たまゆら夢見し。

気ままに思ったこと。少しだけ言葉に。

我が背子 大津皇子 山辺皇女 3

2019-05-27 13:23:25 | 日記
女官の燭台の灯りに照らされ大津さまは部屋に入って来られた。

ー美しいお顔だちー

「よう参られた。疲れたであろう。そなたもゆっくり休むがよい。今宵、そなたには一本も触れぬ。安心するが良い。」と大津さまは穏やかに申せられた。

私は驚き一瞬何かよく分からなかった。

婚姻をした二人が寝ることを共にしない。

「私は大津さまに相応しくないと…。お気に召されないと…」

私は混乱していた。

「それはない。そなたとはゆっくりと…正直まだ、よく知らぬ相手とそういうことにはなりたくない、我のこだわりだ。許せ。」

大津さまは頭を下げられた。

頬を伝う雫が苦い味に感じた。私は泣いていた。

「もしお気に召さなかったら…」

「それはないであろうよ。明日は朝見の式もある。ゆっくり眠ろう。私はあちらを向いて眠る。そなたも眠るがよい。」

大津さまの気遣いなのかもしれない。その大きな背に顔を寄せ「ありがとうございます。ゆっくり眠ります。」と答え大津さまに背を向けた。

殆ど眠れなかった。途中大津さまが床を出られたのは知っていたけれど、眠ったふりを続けていた。

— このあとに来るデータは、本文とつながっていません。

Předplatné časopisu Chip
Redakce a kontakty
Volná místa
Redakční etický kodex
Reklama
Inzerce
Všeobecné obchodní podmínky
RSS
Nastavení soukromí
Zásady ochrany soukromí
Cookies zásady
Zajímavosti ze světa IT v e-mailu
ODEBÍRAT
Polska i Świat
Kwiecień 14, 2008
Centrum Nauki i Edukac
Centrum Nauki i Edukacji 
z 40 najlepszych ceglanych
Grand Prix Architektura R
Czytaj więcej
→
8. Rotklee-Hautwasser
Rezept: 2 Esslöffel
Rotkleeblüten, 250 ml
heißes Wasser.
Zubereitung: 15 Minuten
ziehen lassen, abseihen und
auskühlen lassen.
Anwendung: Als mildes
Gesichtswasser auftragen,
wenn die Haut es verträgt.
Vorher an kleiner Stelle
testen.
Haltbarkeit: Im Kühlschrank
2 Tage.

明朝、夫婦となったことを天皇皇后にお会いしご挨拶を申し上げた。

「皇太子大津、皇太子妃山辺の末永きしあわせを祈る」

天皇皇后のお言葉を戴き身が引き締まると同時に嘘をついているようで申し訳なく…

その後の祝いの宴も心そぞろだったわ。

私と大津さまは真の夫婦ではないのに。

川嶋の兄上が「大津、伊勢から戻ったばかりなのに大変であったのう。斎宮さまもお喜びであろう。」と嬉しそうに話しかけてきた。

その時大津さまは笑って「ありがとう、川嶋。」と仰言ったあと盃に顔を向けられた一瞬、何も見えておられないような冷たさしか感じられない無表情の大津さまを私は初めて見たの。後にも先にも、初めてだったわ。

斎宮さま…大津さまの姉上の大伯皇女さま。

その時のお二人の気持ちは露ほども知らなかったわ。